Ceux-ci sont issus de l’asbl Kemit fondée à Kigali en 2001 et soutenue par la coopération française. Kemit – en langue de l’Egypte ancienne “Afrique” ou “continent noir” – est une ONG dont la volonté est de construire un regard personnel sur la réalité. Kemit crée depuis quelques années déjà des espaces d’expression et de formation de jeunes talents dont des ateliers de réalisation, de montage et d’écriture de scénarios. Il est nécessaire à cette jeune génération de réalisateurs de pouvoir exprimer leur vision du monde, en particulier sur le génocide qui a ravagé leur pays en 1994, mais aussi sur les injustices sociales, la misère, le fléau du sida, etc. Submergé par des images du monde entier, le Rwanda a besoin aujourd’hui de se réapproprier la sienne propre.
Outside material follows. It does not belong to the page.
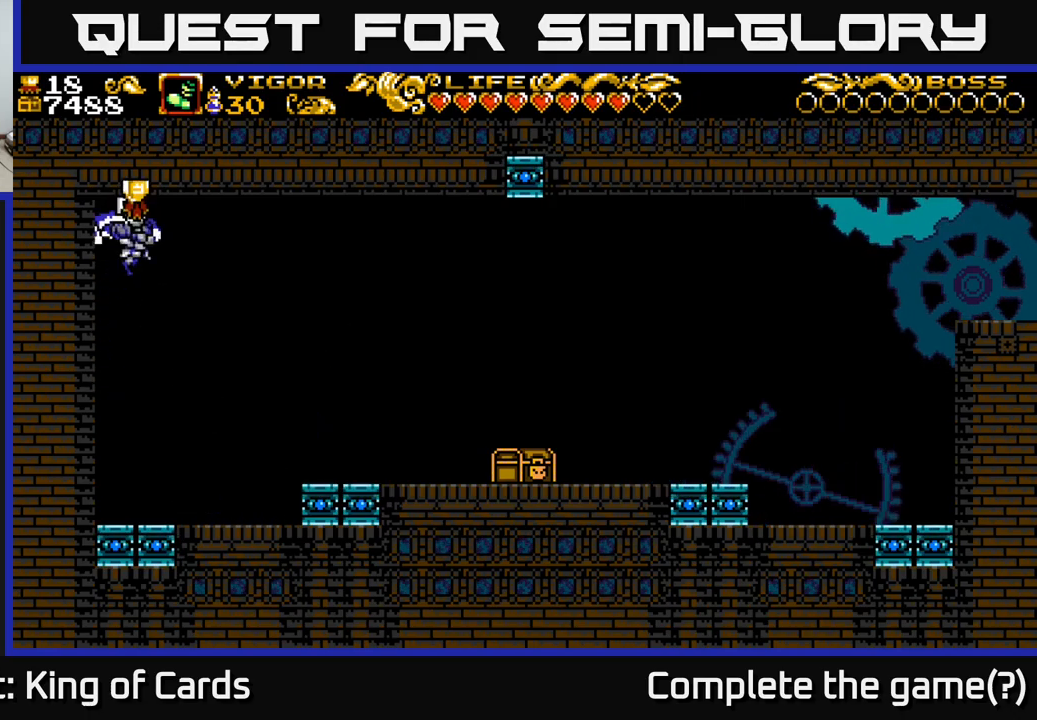
{"buttons": [], "right_stick": "center", "events": [[434, "DPAD_RIGHT", "up"]]}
Diffusés dans tout le Rwanda, ces courts métrages ouvrent les yeux des Rwandais sur des problèmes trop souvent tabous. De ces projections naissent des débats, des actions concrètes, des questions, des prises de conscience. Les réalisateurs renouent ainsi avec la nécessité première du 7e Art qui, comme le cinéma soviétique des années 20 ou le néoréalisme italien, entend conscientiser et éduquer par le son et l’image.
Parmi les films proposés lors de cette soirée, on épinglera surtout Isugi de Jacques Rutabingwa et Odile Gakire Katese, et le documentaire Goretti, de Diane Igirimbabazi, tous les deux sélectionnés à de nombreux festivals (Amiens, Clermont-Ferrand, Montréal, etc.). Isugi relate l’histoire d’une adolescente hantée par la mort de ses parents lors du génocide et maltraitée par son père adoptif. Goretti est un documentaire sur une jeune fille de 16 ans qui devient responsable de ses cinq frères cadets après la mort de ses parents. On retiendra surtout la sensualité des images et la qualité de la photo.